ILD

kernel file operation data struct and api
作者:Yuan Jianpeng 邮箱:yuanjp89@163.com
发布时间:2025-2-20 站点:Inside Linux Development

本文学习如何在内核进行文件的读写等操作。


内核结构体

本文又引入路径、文件相关的结构体如下:

struct filename

这个结构体是内核的路径的一种表示。内核提供接口将路径字符串转换成这个结构体。



struct filename *
getname(const char __user * filename)
{
        return getname_flags(filename, 0);
}

struct filename *
getname_kernel(const char * filename)


getname将用户态的字符串指针转换成struct filename

getname_kernel将内核态的字符串指针转换成struct filename

这两个接口定义在fs/namei.c


struct path

这个结构体表示内核的一个路径。前面已经学习过了。它只包含两个成员:vfsmount/dentry。表示挂载点及内部的目录树。


内核导出了kern_path接口,将路径字符串转换成path

int kern_path(const char *name, unsigned int flags, struct path *path)
{
        struct filename *filename = getname_kernel(name);
        int ret = filename_lookup(AT_FDCWD, filename, flags, path, NULL);

        putname(filename);
        return ret;

}
EXPORT_SYMBOL(kern_path);

如果路径是来自用户态的指针,则使用

int user_path_at(int dfd, const char __user *name, unsigned flags,
                 struct path *path)
{
        struct filename *filename = getname_flags(name, flags);
        int ret = filename_lookup(dfd, filename, flags, path, NULL);

        putname(filename);
        return ret;
}
EXPORT_SYMBOL(user_path_at);

struct file

这个结构体表示一个打开的文件。定义在linux/fs.h,这个结构体非常大。


open/read/write

介绍内核如何进行文件的打开和读写。open接口定义在fs/open.c,read/write接口定义在fs/read_write.c

可以阅读这些源码文件,查看内核导出了哪些接口。

1 sys_open/sys_read系统调用接口

有些资料,使用sys_open/sys_read的方式:

int fd = sys_open(filename, O_RDONLY, 0);


这个是系统调用函数。但是在arm64内核上,开启了CONFIG_ARCH_HAS_SYSCALL_WRAPPER=y,就没有这个接口了。见参考【4】。


include/linux/syscalls.h头文件中:

#ifndef CONFIG_ARCH_HAS_SYSCALL_WRAPPER
asmlinkage long sys_io_setup(unsigned nr_reqs, aio_context_t __user *ctx);

只有没有定义CONFIG_ARCH_HAS_SYSCALL_WRAPPER,才会包含这个定义。定义了这个宏,会使用arch里面的:

#ifdef CONFIG_ARCH_HAS_SYSCALL_WRAPPER
#include <asm/syscall_wrapper.h>
#endif /* CONFIG_ARCH_HAS_SYSCALL_WRAPPER */


见:arch/arm64/include/asm/syscall_wrapper.h


所以在arm64架构上,这个方法不行。读取/proc/kallsyms,有下面这些接口:

# cat /proc/kallsyms  | grep sys_open
ffff80008003b754 W compat_sys_open_by_handle_at
ffff80008003bbdc W __arm64_sys_open_by_handle_at
ffff8000800c7374 t do_sys_openat2
ffff8000800c74dc T do_sys_open
ffff8000800c7514 T __arm64_sys_open
ffff8000800c7538 T __arm64_sys_openat
ffff8000800c755c T __arm64_sys_openat2
ffff8000800e74e0 T __arm64_sys_open_tree
ffff80008010b6b8 t proc_sys_open


根据参考文档中的信息,这些接口接收的用户态的指针,需要

mm_segment_t old_fs = get_fs();

set_fs(KERNEL_DS);


2 filep_open()

################

任务说明:
1: 请把阅读材料中从含有"1 sys_open/sys_read系统调用接口"的文字起、到"有这个接口了。见参考【4】。"止的这一段原样再写一遍。
2: 按照阅读材料的说法,open接口定义在哪个源码文件中?
后附的数据行是独立材料,与上面的阅读材料无关。

################

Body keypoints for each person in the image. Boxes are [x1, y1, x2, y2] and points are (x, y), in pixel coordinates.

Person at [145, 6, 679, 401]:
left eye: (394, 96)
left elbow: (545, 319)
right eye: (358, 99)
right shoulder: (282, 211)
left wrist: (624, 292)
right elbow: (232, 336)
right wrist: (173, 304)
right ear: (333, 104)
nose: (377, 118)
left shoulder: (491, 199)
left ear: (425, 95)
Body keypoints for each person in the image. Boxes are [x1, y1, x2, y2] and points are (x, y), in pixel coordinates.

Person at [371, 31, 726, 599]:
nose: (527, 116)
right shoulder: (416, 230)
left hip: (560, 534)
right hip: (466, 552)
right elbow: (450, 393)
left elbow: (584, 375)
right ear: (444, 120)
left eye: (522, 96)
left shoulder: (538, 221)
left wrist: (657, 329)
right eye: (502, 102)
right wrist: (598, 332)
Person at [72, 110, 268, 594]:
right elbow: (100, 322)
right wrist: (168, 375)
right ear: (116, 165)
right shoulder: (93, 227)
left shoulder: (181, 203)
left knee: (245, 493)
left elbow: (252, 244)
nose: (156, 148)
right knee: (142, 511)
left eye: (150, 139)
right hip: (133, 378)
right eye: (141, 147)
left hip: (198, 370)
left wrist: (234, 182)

################

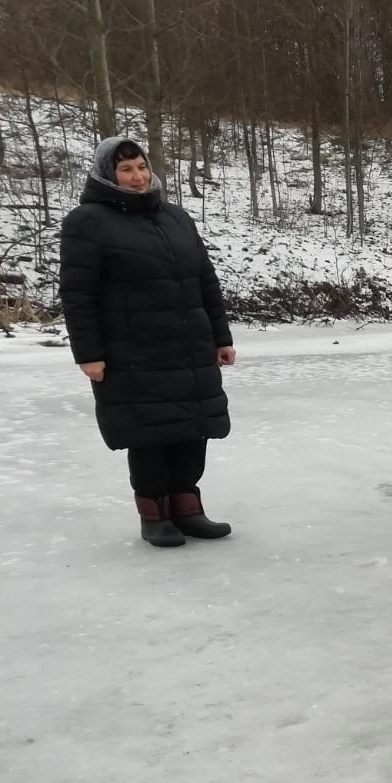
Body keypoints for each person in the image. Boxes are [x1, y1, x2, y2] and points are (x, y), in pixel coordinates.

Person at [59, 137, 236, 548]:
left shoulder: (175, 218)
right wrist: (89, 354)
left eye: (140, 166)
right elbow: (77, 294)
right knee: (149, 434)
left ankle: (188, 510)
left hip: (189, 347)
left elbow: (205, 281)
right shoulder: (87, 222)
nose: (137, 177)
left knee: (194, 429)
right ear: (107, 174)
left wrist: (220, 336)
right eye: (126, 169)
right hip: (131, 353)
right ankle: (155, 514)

################

逐题答案:
1:
1 sys_open/sys_read系统调用接口

有些资料,使用sys_open/sys_read的方式:

int fd = sys_open(filename, O_RDONLY, 0);


这个是系统调用函数。但是在arm64内核上,开启了CONFIG_ARCH_HAS_SYSCALL_WRAPPER=y,就没有这个接口了。见参考【4】。

2: fs/open.c